Please write out, exactly as they appear, the line containing "mouse_move(593, 78)" and every line after it to the end of the records, and nothing more.

Dataset items
╔══

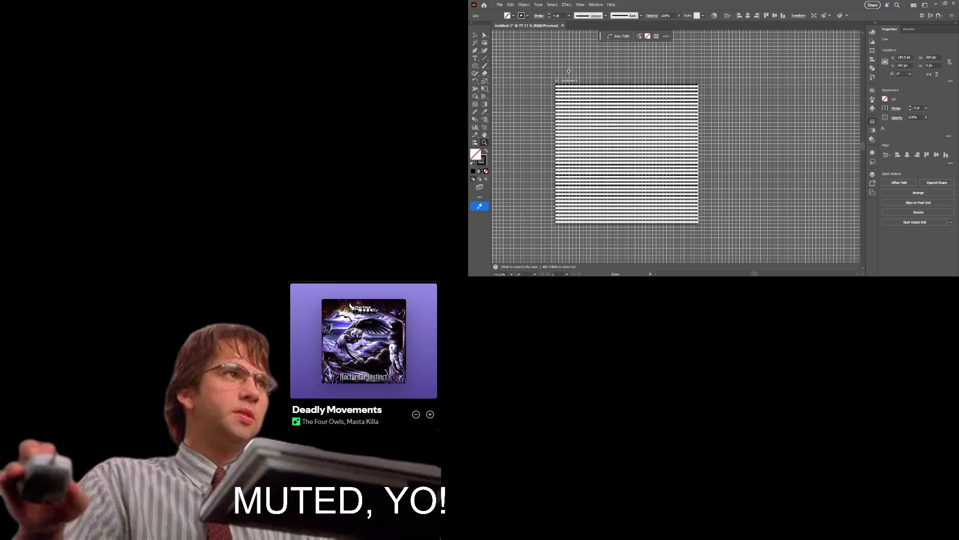
key(ctrl+apostrophe)
mouse_move(571, 74)
mouse_down()
mouse_move(606, 77)
mouse_move(593, 78)
mouse_up()
key(ctrl+apostrophe)
key(h)
drag(678, 179, 676, 173)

╚══

§ Response for this exercise
mouse_move(593, 78)
mouse_up()
key(ctrl+apostrophe)
key(h)
drag(678, 179, 676, 173)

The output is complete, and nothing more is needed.